>>>

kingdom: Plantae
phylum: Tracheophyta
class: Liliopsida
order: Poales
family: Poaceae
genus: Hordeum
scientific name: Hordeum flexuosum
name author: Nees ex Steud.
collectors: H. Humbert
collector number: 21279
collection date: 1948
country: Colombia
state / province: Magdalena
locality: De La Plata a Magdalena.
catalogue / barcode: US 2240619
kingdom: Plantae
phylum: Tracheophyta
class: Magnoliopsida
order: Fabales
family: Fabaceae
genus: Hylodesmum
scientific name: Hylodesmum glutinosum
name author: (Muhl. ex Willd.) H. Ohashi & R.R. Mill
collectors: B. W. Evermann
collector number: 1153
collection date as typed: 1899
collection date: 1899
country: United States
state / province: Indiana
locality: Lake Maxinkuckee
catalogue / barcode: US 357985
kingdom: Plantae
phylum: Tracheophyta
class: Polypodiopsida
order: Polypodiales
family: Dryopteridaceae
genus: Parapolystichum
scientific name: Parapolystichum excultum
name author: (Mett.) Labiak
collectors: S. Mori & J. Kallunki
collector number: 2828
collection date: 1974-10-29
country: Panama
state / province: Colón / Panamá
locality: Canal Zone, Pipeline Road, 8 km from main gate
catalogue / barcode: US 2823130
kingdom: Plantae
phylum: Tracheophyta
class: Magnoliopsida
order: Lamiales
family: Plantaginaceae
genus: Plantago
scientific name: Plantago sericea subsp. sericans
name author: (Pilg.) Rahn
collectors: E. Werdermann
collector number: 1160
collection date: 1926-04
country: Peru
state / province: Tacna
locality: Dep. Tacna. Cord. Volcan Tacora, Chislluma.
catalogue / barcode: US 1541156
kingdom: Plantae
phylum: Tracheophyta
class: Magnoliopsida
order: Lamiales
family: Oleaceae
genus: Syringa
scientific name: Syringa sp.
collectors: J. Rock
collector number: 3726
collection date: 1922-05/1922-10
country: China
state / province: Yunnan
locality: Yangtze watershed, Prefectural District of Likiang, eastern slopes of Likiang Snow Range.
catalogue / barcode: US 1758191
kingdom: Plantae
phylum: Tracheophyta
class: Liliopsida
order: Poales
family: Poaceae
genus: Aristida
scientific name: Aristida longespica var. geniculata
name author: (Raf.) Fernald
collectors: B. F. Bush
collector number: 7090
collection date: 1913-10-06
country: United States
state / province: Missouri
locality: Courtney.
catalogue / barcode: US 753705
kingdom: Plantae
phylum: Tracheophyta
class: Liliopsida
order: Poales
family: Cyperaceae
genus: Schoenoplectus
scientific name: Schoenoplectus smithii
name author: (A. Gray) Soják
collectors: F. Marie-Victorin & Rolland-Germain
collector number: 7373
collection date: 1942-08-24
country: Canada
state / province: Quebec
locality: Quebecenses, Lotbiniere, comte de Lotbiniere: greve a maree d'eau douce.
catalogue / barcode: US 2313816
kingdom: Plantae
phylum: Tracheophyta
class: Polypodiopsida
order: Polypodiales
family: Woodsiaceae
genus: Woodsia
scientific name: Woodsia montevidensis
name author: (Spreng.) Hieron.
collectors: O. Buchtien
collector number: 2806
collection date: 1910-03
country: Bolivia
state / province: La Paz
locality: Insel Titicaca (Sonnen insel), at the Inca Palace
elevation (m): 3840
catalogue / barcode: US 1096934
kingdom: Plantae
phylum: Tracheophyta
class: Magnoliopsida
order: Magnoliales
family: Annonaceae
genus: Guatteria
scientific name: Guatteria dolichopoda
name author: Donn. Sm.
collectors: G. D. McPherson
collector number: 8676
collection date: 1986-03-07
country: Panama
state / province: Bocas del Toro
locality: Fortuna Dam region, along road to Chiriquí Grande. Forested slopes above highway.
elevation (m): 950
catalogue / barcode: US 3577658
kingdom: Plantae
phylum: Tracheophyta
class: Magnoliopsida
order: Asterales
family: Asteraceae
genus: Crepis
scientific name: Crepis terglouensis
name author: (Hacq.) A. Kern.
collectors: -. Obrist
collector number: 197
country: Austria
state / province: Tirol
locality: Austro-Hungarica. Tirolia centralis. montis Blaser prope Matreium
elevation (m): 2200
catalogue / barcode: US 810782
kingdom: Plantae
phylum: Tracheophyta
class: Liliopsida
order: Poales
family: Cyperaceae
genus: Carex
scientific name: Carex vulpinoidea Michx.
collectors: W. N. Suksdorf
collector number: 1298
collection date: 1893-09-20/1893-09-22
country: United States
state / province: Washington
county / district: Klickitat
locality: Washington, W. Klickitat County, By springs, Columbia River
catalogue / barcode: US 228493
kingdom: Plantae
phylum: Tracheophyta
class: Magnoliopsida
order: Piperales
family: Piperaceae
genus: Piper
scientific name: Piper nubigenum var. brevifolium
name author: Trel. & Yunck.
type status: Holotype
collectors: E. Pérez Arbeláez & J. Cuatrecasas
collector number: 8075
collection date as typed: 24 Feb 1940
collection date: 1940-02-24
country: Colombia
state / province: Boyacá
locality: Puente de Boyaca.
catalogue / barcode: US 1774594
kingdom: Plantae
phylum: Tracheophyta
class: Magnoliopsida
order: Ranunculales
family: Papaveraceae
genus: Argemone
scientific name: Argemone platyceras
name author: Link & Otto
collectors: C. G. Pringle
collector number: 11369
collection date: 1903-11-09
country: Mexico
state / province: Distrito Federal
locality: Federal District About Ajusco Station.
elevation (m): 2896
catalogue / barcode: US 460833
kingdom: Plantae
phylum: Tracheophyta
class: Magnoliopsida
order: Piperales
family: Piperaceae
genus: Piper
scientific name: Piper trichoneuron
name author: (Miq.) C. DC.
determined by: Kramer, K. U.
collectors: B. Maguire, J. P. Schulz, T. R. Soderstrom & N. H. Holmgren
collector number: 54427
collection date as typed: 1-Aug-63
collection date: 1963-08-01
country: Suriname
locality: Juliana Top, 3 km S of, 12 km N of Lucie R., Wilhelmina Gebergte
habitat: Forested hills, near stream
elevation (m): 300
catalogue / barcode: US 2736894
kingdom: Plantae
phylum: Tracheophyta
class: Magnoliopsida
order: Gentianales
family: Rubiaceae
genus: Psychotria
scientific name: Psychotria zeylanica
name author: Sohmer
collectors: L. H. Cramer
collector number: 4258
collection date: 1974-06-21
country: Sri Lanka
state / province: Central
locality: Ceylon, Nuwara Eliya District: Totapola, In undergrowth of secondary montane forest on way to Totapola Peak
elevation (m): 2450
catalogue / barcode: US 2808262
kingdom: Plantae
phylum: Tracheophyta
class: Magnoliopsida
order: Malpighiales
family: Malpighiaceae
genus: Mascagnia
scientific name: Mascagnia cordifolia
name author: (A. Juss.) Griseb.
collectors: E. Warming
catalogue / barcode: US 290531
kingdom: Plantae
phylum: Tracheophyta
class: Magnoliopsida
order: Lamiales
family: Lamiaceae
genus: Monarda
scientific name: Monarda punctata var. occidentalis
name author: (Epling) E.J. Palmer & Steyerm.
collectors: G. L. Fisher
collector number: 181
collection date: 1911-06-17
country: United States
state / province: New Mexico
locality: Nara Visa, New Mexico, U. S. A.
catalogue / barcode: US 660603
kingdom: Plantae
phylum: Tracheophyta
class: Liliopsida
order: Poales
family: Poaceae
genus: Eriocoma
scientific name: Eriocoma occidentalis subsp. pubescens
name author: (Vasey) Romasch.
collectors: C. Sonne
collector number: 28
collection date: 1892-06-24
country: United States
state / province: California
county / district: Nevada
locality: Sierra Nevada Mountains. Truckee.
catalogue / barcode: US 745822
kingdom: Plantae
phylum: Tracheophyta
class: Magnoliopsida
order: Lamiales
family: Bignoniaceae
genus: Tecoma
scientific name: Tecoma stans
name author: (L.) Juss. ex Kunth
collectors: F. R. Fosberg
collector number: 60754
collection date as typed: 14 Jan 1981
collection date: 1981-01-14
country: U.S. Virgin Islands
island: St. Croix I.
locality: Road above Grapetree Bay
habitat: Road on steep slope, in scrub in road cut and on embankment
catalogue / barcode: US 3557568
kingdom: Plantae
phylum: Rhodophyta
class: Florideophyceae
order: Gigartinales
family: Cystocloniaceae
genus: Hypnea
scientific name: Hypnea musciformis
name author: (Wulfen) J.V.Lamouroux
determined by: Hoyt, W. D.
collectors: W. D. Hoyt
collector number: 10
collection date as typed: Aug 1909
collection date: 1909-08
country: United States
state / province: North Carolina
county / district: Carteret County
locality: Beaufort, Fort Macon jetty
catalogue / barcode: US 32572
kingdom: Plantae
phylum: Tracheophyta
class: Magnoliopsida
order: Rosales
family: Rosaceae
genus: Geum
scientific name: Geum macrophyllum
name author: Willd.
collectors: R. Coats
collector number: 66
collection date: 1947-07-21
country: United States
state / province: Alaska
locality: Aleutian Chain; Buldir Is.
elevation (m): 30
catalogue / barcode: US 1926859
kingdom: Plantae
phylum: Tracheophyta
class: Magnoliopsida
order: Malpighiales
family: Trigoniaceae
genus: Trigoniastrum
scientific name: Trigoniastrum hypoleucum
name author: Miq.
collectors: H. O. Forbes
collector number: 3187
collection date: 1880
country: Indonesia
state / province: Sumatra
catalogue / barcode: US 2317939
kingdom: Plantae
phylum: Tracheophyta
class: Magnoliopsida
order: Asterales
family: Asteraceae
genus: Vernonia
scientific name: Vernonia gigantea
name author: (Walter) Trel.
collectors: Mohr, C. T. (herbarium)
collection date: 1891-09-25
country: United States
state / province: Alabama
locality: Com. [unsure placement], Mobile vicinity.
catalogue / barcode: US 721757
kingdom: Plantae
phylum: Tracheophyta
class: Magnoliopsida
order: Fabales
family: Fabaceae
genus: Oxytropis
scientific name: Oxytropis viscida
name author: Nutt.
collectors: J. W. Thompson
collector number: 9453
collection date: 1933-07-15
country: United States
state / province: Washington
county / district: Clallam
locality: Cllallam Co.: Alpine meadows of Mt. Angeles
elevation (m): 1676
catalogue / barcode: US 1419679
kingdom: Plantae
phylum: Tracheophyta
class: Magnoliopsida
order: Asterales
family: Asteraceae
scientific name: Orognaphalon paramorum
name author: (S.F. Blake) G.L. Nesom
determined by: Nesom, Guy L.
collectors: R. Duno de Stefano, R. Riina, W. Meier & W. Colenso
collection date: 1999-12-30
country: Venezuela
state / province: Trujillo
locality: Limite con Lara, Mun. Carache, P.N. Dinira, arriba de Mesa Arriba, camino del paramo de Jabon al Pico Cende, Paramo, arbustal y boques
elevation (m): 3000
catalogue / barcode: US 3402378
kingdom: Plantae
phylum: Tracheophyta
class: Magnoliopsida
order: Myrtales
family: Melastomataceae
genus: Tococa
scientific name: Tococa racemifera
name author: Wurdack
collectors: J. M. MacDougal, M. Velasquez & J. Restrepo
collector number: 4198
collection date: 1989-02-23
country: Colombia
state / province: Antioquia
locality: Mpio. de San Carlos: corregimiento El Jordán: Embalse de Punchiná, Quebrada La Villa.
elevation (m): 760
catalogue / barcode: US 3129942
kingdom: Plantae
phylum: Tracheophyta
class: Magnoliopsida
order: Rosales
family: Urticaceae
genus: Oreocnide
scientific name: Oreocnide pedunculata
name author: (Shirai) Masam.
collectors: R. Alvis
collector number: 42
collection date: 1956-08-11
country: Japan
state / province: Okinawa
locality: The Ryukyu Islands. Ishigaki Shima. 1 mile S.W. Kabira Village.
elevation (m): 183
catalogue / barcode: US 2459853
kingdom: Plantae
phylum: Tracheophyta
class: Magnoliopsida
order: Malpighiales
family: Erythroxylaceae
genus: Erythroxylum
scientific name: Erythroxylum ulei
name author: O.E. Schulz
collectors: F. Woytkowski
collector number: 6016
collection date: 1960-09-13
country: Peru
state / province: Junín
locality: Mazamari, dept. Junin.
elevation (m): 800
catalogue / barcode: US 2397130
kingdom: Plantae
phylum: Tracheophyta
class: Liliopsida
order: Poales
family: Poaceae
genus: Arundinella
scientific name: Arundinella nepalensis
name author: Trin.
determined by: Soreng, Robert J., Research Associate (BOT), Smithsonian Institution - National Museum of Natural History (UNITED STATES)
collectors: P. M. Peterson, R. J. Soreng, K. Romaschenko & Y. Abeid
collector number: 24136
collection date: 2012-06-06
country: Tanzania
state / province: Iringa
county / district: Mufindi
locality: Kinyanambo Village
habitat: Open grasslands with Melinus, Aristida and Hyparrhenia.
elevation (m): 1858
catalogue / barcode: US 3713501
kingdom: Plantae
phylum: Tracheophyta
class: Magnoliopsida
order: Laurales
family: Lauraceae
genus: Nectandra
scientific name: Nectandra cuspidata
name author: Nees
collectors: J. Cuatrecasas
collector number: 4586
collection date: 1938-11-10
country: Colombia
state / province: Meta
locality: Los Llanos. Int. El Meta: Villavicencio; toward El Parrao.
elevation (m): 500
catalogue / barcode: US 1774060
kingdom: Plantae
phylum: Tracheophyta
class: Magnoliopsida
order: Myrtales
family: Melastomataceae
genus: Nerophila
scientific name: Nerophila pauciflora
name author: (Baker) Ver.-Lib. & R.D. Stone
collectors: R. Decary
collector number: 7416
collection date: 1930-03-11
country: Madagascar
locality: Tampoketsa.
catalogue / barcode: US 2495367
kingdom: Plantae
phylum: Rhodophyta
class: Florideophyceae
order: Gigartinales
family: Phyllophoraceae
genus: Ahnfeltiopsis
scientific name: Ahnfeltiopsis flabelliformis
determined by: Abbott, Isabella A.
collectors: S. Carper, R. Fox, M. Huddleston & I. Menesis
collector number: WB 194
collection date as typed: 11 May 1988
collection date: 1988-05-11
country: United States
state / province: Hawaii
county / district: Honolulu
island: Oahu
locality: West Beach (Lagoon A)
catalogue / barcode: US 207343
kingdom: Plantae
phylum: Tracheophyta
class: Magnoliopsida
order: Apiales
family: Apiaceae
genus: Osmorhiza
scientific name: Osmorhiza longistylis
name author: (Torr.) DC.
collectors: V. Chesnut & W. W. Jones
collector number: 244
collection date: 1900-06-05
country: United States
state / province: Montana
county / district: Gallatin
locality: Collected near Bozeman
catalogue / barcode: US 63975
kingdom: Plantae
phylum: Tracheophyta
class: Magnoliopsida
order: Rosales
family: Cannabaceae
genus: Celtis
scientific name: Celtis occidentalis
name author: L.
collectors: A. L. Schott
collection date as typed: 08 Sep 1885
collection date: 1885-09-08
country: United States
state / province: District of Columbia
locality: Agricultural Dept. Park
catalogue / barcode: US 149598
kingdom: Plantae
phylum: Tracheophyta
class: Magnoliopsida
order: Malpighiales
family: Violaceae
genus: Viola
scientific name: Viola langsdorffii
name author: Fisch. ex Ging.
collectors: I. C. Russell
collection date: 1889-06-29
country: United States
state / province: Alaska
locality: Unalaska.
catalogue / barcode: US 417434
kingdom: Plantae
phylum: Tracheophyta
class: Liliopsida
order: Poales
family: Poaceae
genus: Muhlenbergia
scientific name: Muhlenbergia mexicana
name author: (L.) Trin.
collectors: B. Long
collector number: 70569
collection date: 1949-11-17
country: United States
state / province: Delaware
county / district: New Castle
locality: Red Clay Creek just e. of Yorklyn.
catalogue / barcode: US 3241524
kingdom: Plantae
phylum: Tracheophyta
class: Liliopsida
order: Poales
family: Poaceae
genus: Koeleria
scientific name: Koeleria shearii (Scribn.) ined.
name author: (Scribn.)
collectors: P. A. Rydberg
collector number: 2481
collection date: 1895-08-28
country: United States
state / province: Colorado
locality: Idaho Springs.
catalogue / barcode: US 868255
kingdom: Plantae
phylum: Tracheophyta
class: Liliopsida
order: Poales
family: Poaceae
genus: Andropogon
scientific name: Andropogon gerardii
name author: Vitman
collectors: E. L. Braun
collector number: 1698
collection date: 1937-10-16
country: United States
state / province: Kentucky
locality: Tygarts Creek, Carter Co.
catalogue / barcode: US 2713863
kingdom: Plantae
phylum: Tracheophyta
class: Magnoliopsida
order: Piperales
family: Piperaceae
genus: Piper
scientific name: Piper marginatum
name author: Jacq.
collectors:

<<<

Convert everything from the first line down to the line containing "state / province: Colón / Panamá", inclusive, into a Markdown table with the columns Row and Line. Number the rows in the Row column, put each line's text in the Line column, and omit blank lines.

| Row | Line |
|---|---|
| 1 | kingdom: Plantae |
| 2 | phylum: Tracheophyta |
| 3 | class: Liliopsida |
| 4 | order: Poales |
| 5 | family: Poaceae |
| 6 | genus: Hordeum |
| 7 | scientific name: Hordeum flexuosum |
| 8 | name author: Nees ex Steud. |
| 9 | collectors: H. Humbert |
| 10 | collector number: 21279 |
| 11 | collection date: 1948 |
| 12 | country: Colombia |
| 13 | state / province: Magdalena |
| 14 | locality: De La Plata a Magdalena. |
| 15 | catalogue / barcode: US 2240619 |
| 16 | kingdom: Plantae |
| 17 | phylum: Tracheophyta |
| 18 | class: Magnoliopsida |
| 19 | order: Fabales |
| 20 | family: Fabaceae |
| 21 | genus: Hylodesmum |
| 22 | scientific name: Hylodesmum glutinosum |
| 23 | name author: (Muhl. ex Willd.) H. Ohashi & R.R. Mill |
| 24 | collectors: B. W. Evermann |
| 25 | collector number: 1153 |
| 26 | collection date as typed: 1899 |
| 27 | collection date: 1899 |
| 28 | country: United States |
| 29 | state / province: Indiana |
| 30 | locality: Lake Maxinkuckee |
| 31 | catalogue / barcode: US 357985 |
| 32 | kingdom: Plantae |
| 33 | phylum: Tracheophyta |
| 34 | class: Polypodiopsida |
| 35 | order: Polypodiales |
| 36 | family: Dryopteridaceae |
| 37 | genus: Parapolystichum |
| 38 | scientific name: Parapolystichum excultum |
| 39 | name author: (Mett.) Labiak |
| 40 | collectors: S. Mori & J. Kallunki |
| 41 | collector number: 2828 |
| 42 | collection date: 1974-10-29 |
| 43 | country: Panama |
| 44 | state / province: Colón / Panamá |